Function: bitprecision
Section: conversions
C-Name: bitprecision0
Prototype: GD0,L,
Help: bitprecision(x,{n}): if n is present and positive, return x at precision
 n bits. If n is omitted, return real precision of object x in bits.

Doc: the function has two different behaviors according to whether $n$ is
 present and positive or not. If $n$ is missing, the function returns the
 (floating point) precision in bits of the PARI object $x$. If $x$ is an
 exact object, the largest single precision integer is returned.
 \bprog
 ? bitprecision(exp(1e-100))
 %1 = 512                 \\ 512 bits
 ? bitprecision( [ exp(1e-100), 0.5 ] )
 %2 = 128                 \\ minimal accuracy among components
 ? bitprecision(2 + x)

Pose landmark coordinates
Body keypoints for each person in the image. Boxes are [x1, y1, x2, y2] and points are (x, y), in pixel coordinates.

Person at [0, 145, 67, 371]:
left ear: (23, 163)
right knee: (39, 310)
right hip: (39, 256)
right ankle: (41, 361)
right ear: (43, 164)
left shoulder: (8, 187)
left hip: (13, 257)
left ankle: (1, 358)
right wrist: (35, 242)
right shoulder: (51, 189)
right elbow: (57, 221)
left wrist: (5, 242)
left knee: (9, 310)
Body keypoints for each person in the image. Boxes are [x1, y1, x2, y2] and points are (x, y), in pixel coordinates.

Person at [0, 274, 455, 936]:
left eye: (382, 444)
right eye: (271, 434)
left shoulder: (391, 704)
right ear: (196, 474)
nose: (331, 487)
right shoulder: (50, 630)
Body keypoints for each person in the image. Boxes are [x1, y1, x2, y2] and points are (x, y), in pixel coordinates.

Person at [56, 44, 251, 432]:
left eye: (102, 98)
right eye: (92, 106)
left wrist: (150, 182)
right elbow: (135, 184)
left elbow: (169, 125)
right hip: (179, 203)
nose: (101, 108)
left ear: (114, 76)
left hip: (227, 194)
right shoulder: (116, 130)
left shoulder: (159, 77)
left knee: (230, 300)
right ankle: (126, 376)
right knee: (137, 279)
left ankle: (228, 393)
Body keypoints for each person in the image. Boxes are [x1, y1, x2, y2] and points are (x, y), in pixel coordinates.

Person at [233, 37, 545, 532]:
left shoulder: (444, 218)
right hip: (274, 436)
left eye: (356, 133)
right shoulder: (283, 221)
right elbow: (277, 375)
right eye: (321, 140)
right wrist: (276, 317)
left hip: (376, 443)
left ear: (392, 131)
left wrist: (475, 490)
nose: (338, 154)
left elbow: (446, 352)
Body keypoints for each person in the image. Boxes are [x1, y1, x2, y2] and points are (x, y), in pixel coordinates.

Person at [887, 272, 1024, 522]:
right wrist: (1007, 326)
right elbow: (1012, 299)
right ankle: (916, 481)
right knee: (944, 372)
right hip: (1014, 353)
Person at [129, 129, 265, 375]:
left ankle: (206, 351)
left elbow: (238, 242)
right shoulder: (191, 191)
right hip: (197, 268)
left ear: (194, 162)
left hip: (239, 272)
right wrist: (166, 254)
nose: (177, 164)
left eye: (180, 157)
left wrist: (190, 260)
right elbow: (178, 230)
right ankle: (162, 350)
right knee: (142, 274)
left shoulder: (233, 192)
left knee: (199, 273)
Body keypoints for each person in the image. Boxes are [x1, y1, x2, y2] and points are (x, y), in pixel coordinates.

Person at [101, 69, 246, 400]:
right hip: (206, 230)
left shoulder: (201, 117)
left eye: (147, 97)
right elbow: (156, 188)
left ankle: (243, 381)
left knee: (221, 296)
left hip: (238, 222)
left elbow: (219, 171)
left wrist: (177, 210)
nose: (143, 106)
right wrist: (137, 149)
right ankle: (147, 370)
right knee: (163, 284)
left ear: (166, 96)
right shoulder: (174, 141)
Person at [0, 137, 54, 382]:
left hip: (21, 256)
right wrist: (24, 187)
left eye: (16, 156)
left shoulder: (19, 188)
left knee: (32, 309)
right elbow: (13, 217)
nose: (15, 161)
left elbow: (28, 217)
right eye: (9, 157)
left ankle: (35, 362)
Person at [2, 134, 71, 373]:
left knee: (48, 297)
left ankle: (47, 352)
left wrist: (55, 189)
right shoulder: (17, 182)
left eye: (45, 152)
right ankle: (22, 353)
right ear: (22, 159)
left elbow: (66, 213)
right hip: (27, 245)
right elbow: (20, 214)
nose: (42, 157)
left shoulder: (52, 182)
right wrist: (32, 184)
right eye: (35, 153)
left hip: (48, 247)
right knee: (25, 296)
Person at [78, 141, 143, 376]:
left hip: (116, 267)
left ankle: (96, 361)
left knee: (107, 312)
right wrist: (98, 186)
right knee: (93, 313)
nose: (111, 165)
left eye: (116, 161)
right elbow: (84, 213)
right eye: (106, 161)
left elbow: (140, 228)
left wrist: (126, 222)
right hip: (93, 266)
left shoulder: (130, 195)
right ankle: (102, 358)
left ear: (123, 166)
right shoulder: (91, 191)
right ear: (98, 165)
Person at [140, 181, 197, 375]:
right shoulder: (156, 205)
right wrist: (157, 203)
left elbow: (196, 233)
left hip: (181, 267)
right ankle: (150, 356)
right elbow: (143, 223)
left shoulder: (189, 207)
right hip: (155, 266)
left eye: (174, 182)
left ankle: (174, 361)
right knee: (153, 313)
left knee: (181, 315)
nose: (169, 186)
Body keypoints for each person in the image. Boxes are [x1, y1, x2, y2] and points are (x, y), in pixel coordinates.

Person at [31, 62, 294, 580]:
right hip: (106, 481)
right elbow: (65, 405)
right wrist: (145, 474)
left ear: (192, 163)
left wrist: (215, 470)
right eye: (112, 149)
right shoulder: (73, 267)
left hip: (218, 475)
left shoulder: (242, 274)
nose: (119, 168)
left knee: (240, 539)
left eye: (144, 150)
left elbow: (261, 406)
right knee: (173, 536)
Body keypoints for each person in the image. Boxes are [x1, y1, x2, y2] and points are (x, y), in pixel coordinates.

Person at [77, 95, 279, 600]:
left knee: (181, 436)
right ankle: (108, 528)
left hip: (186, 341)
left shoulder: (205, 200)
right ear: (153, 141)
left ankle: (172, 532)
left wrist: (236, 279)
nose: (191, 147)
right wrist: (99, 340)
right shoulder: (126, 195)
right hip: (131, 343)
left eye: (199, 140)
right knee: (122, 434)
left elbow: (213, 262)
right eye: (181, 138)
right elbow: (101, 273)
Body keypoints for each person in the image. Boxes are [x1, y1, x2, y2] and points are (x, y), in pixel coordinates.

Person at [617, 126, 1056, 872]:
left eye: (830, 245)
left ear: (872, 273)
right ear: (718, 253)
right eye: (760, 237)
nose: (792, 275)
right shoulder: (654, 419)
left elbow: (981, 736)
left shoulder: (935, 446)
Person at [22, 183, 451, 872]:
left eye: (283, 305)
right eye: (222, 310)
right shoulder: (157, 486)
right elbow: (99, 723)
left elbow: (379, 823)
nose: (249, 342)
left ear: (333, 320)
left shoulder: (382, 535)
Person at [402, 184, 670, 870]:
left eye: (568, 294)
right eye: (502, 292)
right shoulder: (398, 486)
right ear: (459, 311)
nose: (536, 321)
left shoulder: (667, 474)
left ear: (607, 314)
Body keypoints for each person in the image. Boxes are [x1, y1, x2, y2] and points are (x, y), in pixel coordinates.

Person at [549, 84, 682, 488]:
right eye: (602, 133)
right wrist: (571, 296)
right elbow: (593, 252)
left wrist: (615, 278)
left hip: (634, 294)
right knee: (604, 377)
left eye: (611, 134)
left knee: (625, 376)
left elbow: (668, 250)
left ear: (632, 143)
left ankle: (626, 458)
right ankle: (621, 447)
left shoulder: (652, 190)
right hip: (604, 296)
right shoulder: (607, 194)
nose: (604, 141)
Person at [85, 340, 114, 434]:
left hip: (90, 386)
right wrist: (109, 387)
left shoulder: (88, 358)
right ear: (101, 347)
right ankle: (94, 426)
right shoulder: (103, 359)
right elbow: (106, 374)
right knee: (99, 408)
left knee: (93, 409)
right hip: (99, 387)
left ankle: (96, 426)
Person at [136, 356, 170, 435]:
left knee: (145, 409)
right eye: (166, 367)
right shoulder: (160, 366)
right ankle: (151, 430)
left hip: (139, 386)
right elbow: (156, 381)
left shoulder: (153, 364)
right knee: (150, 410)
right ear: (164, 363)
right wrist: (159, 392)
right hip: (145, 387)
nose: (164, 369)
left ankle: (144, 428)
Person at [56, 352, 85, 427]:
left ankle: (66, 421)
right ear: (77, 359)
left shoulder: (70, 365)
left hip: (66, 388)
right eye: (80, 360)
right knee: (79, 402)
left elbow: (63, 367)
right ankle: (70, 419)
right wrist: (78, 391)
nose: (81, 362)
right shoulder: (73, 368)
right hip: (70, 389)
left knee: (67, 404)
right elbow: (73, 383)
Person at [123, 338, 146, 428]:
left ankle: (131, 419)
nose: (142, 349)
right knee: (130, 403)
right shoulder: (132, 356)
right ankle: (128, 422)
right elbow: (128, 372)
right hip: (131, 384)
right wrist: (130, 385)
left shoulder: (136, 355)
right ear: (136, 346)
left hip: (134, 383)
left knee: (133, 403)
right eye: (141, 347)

EXPLORE THE MATERIAL:
(1) In the bitprecision documentation, what does the function return when n is missing and x is an exact object?
(2) Summarize the bitprecision documentation in two sentences.
(3) Continue the bitprecision documentation from the point where it stops.

ANSWERS FOR THIS EXERCISE:
(1) The largest single precision integer.

(2) The bitprecision function behaves in two ways, depending on whether n is present and positive, and in that case it returns x at a precision of n bits. If n is missing, it returns the floating point precision in bits of the PARI object x, or the largest single precision integer if x is exact.

(3)
 %3 = 9223372036854775807 \\ exact object
 @eprog\noindent
 The return value for exact objects is meaningless since it is not even the
 same on 32 and 64-bit machines. The proper way to test whether an object is
 exact is
 \bprog
 ? isexact(x) = (bitprecision(x) == bitprecision(0));
 @eprog

 If $n$ is present and positive, the function creates a new object equal to $x$
 with the new bit-precision roughly $n$. In fact, the smallest multiple of 64
 (resp.~32 on a 32-bit machine) larger than or equal to $n$.

 For $x$ a vector or a matrix, the operation is
 done componentwise; for series and polynomials, the operation is done
 coefficientwise. For real $x$, $n$ is the number of desired significant
 \emph{bits}. If $n$ is smaller than the precision of $x$, $x$ is truncated,
 otherwise $x$ is extended with zeros. For exact or non-floating point types,
 no change.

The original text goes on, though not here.